**HOW TO COMPLETE THIS TASK:**
A word-for-word transcription of all the data is required.

**DATA FOR REVIEW:**
----
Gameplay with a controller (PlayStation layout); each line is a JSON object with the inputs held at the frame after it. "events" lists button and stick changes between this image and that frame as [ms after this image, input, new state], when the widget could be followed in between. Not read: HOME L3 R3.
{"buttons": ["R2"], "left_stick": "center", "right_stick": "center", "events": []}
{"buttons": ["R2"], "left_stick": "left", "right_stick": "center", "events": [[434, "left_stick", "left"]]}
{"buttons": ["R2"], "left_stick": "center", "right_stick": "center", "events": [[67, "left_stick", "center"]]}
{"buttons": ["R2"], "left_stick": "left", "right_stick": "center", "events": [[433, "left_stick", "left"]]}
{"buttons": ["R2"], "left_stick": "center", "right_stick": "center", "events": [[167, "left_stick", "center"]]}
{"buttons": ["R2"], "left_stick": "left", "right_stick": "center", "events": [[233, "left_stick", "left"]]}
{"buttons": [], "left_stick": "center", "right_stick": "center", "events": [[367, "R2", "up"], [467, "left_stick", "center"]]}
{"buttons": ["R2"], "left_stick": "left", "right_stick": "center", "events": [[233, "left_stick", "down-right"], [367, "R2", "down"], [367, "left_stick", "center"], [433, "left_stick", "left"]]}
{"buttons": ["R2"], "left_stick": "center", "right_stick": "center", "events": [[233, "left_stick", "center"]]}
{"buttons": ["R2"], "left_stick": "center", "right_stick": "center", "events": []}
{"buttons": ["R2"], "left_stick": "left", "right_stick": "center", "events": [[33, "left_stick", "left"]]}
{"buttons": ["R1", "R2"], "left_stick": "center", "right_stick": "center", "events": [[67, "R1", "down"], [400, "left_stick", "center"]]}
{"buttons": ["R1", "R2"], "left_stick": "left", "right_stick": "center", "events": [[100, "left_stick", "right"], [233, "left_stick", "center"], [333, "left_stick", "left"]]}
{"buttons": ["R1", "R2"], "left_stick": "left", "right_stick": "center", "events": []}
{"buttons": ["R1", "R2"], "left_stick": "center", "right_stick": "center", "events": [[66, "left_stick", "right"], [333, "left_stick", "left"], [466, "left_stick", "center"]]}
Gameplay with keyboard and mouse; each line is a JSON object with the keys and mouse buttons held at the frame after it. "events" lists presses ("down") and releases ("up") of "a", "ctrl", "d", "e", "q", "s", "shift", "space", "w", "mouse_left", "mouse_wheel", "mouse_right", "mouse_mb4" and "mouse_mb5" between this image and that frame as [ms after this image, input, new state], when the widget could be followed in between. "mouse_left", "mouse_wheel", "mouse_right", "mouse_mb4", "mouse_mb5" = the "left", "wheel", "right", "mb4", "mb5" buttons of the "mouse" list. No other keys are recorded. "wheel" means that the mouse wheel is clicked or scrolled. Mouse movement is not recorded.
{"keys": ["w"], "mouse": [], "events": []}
----
**ANSWER AREA:**
Gameplay with a controller (PlayStation layout); each line is a JSON object with the inputs held at the frame after it. "events" lists button and stick changes between this image and that frame as [ms after this image, input, new state], when the widget could be followed in between. Not read: HOME L3 R3.
{"buttons": ["R2"], "left_stick": "center", "right_stick": "center", "events": []}
{"buttons": ["R2"], "left_stick": "left", "right_stick": "center", "events": [[434, "left_stick", "left"]]}
{"buttons": ["R2"], "left_stick": "center", "right_stick": "center", "events": [[67, "left_stick", "center"]]}
{"buttons": ["R2"], "left_stick": "left", "right_stick": "center", "events": [[433, "left_stick", "left"]]}
{"buttons": ["R2"], "left_stick": "center", "right_stick": "center", "events": [[167, "left_stick", "center"]]}
{"buttons": ["R2"], "left_stick": "left", "right_stick": "center", "events": [[233, "left_stick", "left"]]}
{"buttons": [], "left_stick": "center", "right_stick": "center", "events": [[367, "R2", "up"], [467, "left_stick", "center"]]}
{"buttons": ["R2"], "left_stick": "left", "right_stick": "center", "events": [[233, "left_stick", "down-right"], [367, "R2", "down"], [367, "left_stick", "center"], [433, "left_stick", "left"]]}
{"buttons": ["R2"], "left_stick": "center", "right_stick": "center", "events": [[233, "left_stick", "center"]]}
{"buttons": ["R2"], "left_stick": "center", "right_stick": "center", "events": []}
{"buttons": ["R2"], "left_stick": "left", "right_stick": "center", "events": [[33, "left_stick", "left"]]}
{"buttons": ["R1", "R2"], "left_stick": "center", "right_stick": "center", "events": [[67, "R1", "down"], [400, "left_stick", "center"]]}
{"buttons": ["R1", "R2"], "left_stick": "left", "right_stick": "center", "events": [[100, "left_stick", "right"], [233, "left_stick", "center"], [333, "left_stick", "left"]]}
{"buttons": ["R1", "R2"], "left_stick": "left", "right_stick": "center", "events": []}
{"buttons": ["R1", "R2"], "left_stick": "center", "right_stick": "center", "events": [[66, "left_stick", "right"], [333, "left_stick", "left"], [466, "left_stick", "center"]]}
Gameplay with keyboard and mouse; each line is a JSON object with the keys and mouse buttons held at the frame after it. "events" lists presses ("down") and releases ("up") of "a", "ctrl", "d", "e", "q", "s", "shift", "space", "w", "mouse_left", "mouse_wheel", "mouse_right", "mouse_mb4" and "mouse_mb5" between this image and that frame as [ms after this image, input, new state], when the widget could be followed in between. "mouse_left", "mouse_wheel", "mouse_right", "mouse_mb4", "mouse_mb5" = the "left", "wheel", "right", "mb4", "mb5" buttons of the "mouse" list. No other keys are recorded. "wheel" means that the mouse wheel is clicked or scrolled. Mouse movement is not recorded.
{"keys": ["w"], "mouse": [], "events": []}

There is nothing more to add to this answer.